### Exercise brief
Print out the data exactly, keeping every image out of it.

[Multi-image point correspondence data]
· · ·

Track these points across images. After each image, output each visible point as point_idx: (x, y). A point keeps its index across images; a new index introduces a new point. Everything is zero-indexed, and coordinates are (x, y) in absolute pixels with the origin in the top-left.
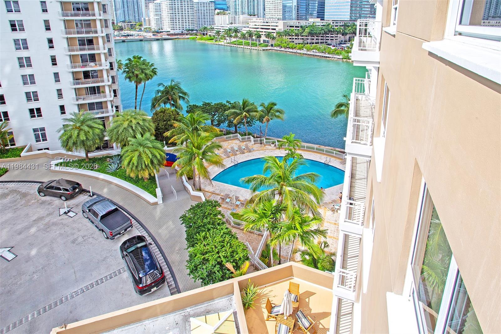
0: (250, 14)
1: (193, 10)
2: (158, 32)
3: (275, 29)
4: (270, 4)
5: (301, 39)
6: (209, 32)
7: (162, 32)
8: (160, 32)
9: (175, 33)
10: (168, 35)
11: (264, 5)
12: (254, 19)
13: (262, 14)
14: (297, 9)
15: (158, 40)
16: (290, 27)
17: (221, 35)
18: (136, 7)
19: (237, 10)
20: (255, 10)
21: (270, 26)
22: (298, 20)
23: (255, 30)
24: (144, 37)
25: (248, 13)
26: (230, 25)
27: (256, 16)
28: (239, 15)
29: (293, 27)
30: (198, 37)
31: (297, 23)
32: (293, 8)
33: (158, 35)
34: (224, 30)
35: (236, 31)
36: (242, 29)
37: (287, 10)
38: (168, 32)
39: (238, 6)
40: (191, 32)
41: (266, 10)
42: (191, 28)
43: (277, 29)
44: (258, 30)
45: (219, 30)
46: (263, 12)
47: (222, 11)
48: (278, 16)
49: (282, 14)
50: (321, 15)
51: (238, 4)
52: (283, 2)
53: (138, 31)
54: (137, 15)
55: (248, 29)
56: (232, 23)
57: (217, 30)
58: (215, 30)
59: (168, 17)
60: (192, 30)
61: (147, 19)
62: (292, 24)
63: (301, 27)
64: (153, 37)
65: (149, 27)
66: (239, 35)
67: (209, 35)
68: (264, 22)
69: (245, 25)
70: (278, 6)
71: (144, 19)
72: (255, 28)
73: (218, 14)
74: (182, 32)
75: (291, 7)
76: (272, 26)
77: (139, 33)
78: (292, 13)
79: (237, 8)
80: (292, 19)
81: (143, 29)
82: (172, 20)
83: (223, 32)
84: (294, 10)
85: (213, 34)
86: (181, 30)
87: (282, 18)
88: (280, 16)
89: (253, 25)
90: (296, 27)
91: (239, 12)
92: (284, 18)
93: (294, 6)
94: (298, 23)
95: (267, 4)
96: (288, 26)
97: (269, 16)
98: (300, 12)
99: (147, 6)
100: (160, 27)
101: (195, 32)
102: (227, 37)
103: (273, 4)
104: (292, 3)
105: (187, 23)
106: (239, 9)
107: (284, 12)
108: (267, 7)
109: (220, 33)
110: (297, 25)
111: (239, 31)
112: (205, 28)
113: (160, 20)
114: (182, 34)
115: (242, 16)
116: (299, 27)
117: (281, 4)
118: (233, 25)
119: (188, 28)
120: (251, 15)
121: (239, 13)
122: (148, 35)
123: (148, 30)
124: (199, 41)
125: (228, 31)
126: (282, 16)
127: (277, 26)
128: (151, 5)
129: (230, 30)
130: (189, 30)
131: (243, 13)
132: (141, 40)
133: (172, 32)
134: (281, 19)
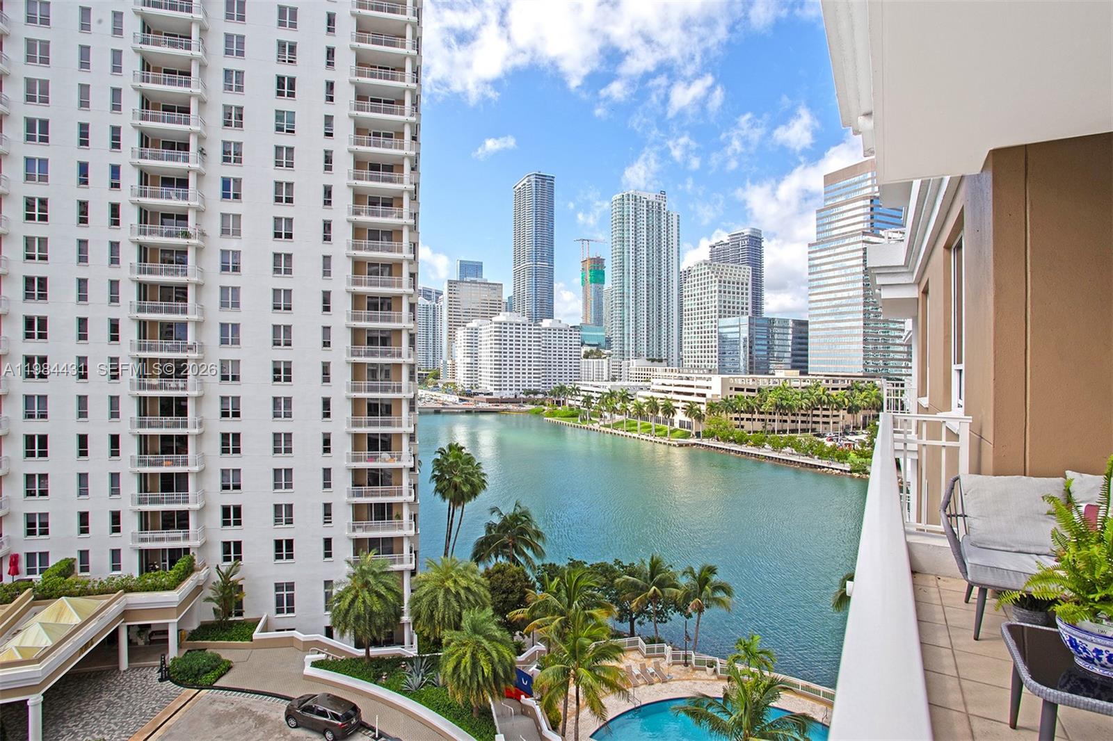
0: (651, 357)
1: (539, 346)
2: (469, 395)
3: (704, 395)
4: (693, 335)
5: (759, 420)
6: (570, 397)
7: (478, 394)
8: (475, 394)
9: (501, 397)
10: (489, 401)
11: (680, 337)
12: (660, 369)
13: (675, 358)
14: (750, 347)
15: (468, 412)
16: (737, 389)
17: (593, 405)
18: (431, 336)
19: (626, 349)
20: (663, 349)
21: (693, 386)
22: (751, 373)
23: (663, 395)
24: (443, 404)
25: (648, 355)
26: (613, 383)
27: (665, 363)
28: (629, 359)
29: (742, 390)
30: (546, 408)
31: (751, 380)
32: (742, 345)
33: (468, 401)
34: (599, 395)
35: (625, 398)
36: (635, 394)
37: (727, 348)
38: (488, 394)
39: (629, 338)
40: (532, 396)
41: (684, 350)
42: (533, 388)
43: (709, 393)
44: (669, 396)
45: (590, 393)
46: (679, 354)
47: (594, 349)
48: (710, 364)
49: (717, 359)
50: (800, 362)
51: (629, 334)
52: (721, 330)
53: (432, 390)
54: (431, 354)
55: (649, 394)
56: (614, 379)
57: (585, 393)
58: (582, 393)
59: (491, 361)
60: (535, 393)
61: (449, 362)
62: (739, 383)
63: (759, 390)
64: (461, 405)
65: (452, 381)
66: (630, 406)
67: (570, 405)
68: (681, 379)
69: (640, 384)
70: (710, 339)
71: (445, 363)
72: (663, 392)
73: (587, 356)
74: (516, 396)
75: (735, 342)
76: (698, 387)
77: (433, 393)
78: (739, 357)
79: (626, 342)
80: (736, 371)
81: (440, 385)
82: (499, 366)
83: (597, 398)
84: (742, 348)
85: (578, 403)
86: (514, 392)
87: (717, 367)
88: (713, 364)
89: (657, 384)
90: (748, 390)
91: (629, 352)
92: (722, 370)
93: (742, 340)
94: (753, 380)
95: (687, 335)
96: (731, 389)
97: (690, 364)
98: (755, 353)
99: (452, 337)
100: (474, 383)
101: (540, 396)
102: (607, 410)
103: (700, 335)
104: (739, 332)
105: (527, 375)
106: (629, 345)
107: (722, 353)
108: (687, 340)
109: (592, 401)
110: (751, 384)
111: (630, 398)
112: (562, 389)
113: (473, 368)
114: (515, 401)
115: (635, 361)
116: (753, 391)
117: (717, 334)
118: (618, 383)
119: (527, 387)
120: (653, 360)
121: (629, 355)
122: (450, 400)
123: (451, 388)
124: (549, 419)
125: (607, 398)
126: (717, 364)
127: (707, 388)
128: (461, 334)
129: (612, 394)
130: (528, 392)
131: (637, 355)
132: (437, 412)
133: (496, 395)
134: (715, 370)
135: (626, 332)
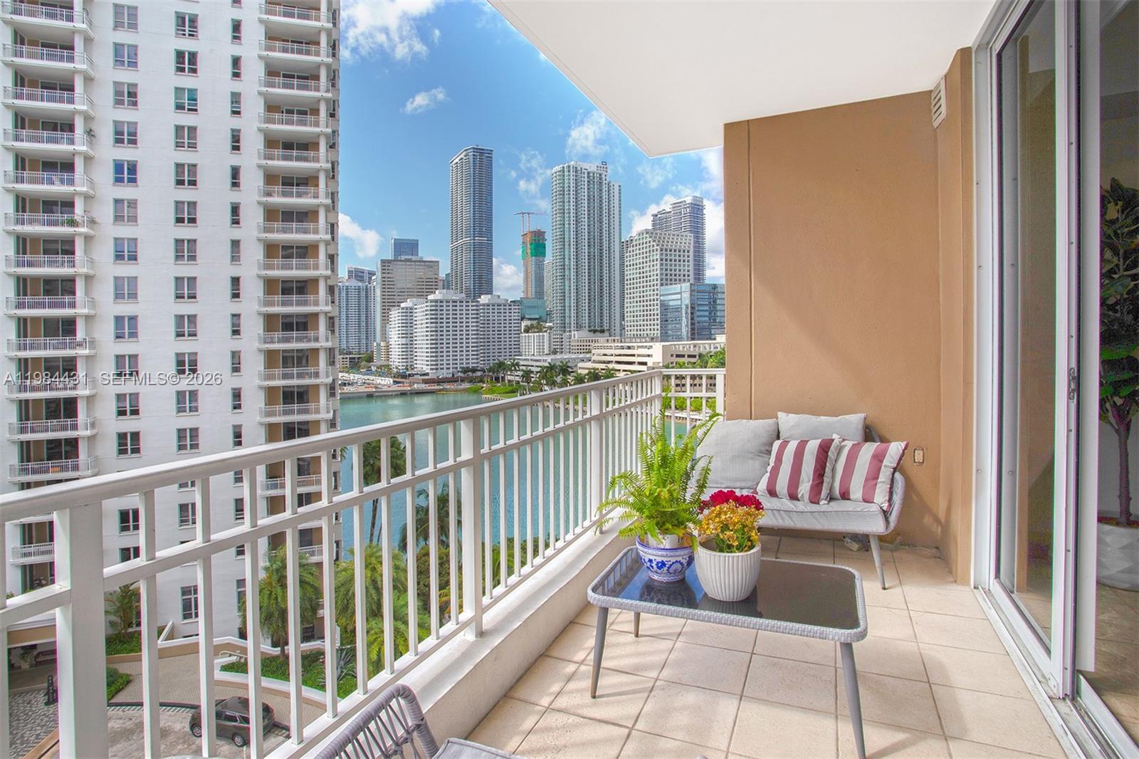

· · ·

### Solution for this problem
Track these points across images. After each image, output each visible point as point_idx: (x, y). A point keeps its index across images; a new index introduces a new point. Everything is zero-indexed, and coordinates are (x, y) in absolute pixels with the origin in the top-left.
0: (250, 14)
1: (193, 10)
2: (158, 32)
3: (275, 29)
4: (270, 4)
5: (301, 39)
6: (209, 32)
7: (162, 32)
8: (160, 32)
9: (175, 33)
10: (168, 35)
11: (264, 5)
12: (254, 19)
13: (262, 14)
14: (297, 9)
15: (158, 40)
16: (290, 27)
17: (221, 35)
18: (136, 7)
19: (237, 10)
20: (255, 10)
21: (270, 26)
22: (298, 20)
23: (255, 30)
24: (144, 37)
25: (248, 13)
26: (230, 25)
27: (256, 16)
28: (239, 15)
29: (293, 27)
30: (198, 37)
31: (297, 23)
32: (293, 8)
33: (158, 35)
34: (224, 30)
35: (236, 31)
36: (242, 29)
37: (287, 10)
38: (168, 32)
39: (238, 6)
40: (191, 32)
41: (266, 10)
42: (191, 28)
43: (277, 29)
44: (258, 30)
45: (219, 30)
46: (263, 12)
47: (222, 11)
48: (278, 16)
49: (282, 14)
50: (321, 15)
51: (238, 4)
52: (283, 2)
53: (138, 31)
54: (137, 15)
55: (248, 29)
56: (232, 23)
57: (217, 30)
58: (215, 30)
59: (168, 17)
60: (192, 30)
61: (147, 19)
62: (292, 24)
63: (301, 27)
64: (153, 37)
65: (149, 27)
66: (239, 35)
67: (209, 35)
68: (264, 22)
69: (245, 25)
70: (278, 6)
71: (144, 19)
72: (255, 28)
73: (218, 14)
74: (182, 32)
75: (291, 7)
76: (272, 26)
77: (139, 33)
78: (292, 13)
79: (237, 8)
80: (292, 19)
81: (143, 29)
82: (172, 20)
83: (223, 32)
84: (294, 10)
85: (213, 34)
86: (181, 30)
87: (282, 18)
88: (280, 16)
89: (253, 25)
90: (296, 27)
91: (239, 12)
92: (284, 18)
93: (294, 6)
94: (298, 23)
95: (267, 4)
96: (288, 26)
97: (269, 16)
98: (300, 12)
99: (147, 6)
100: (160, 27)
101: (195, 32)
102: (227, 37)
103: (273, 4)
104: (292, 3)
105: (187, 23)
106: (239, 9)
107: (284, 12)
108: (267, 7)
109: (220, 33)
110: (297, 25)
111: (239, 31)
112: (205, 28)
113: (160, 20)
114: (182, 34)
115: (242, 16)
116: (299, 27)
117: (281, 4)
118: (233, 25)
119: (188, 28)
120: (251, 15)
121: (239, 13)
122: (148, 35)
123: (148, 30)
124: (199, 41)
125: (228, 31)
126: (282, 16)
127: (277, 26)
128: (151, 5)
129: (230, 30)
130: (189, 30)
131: (243, 13)
132: (141, 40)
133: (172, 32)
134: (281, 19)
0: (651, 357)
1: (539, 346)
2: (469, 395)
3: (704, 395)
4: (693, 335)
5: (759, 420)
6: (570, 397)
7: (478, 394)
8: (475, 394)
9: (501, 397)
10: (489, 401)
11: (680, 337)
12: (660, 369)
13: (675, 358)
14: (750, 347)
15: (468, 412)
16: (737, 389)
17: (593, 405)
18: (431, 336)
19: (626, 349)
20: (663, 349)
21: (693, 386)
22: (751, 373)
23: (663, 395)
24: (443, 404)
25: (648, 355)
26: (613, 383)
27: (665, 363)
28: (629, 359)
29: (742, 390)
30: (546, 408)
31: (751, 380)
32: (742, 345)
33: (468, 401)
34: (599, 395)
35: (625, 398)
36: (635, 394)
37: (727, 348)
38: (488, 394)
39: (629, 338)
40: (532, 396)
41: (684, 350)
42: (533, 388)
43: (709, 393)
44: (669, 396)
45: (590, 393)
46: (679, 354)
47: (594, 349)
48: (710, 364)
49: (717, 359)
50: (800, 362)
51: (629, 334)
52: (721, 330)
53: (432, 390)
54: (431, 354)
55: (649, 394)
56: (614, 379)
57: (585, 393)
58: (582, 393)
59: (491, 361)
60: (535, 393)
61: (449, 362)
62: (739, 383)
63: (759, 390)
64: (461, 405)
65: (452, 381)
66: (630, 406)
67: (570, 405)
68: (681, 379)
69: (640, 384)
70: (710, 339)
71: (445, 363)
72: (663, 392)
73: (587, 356)
74: (516, 396)
75: (735, 342)
76: (698, 387)
77: (433, 393)
78: (739, 357)
79: (626, 342)
80: (736, 371)
81: (440, 385)
82: (499, 366)
83: (597, 398)
84: (742, 348)
85: (578, 403)
86: (514, 392)
87: (717, 367)
88: (713, 364)
89: (657, 384)
90: (748, 390)
91: (629, 352)
92: (722, 370)
93: (742, 340)
94: (753, 380)
95: (687, 335)
96: (731, 389)
97: (690, 364)
98: (755, 353)
99: (452, 337)
100: (474, 383)
101: (540, 396)
102: (607, 410)
103: (700, 335)
104: (739, 332)
105: (527, 375)
106: (629, 345)
107: (722, 353)
108: (687, 340)
109: (592, 401)
110: (751, 384)
111: (630, 398)
112: (562, 389)
113: (473, 368)
114: (515, 401)
115: (635, 361)
116: (753, 391)
117: (717, 334)
118: (618, 383)
119: (527, 387)
120: (653, 360)
121: (629, 355)
122: (450, 400)
123: (451, 388)
124: (549, 419)
125: (607, 398)
126: (717, 364)
127: (707, 388)
128: (461, 334)
129: (612, 394)
130: (528, 392)
131: (637, 355)
132: (437, 412)
133: (496, 395)
134: (715, 370)
135: (626, 332)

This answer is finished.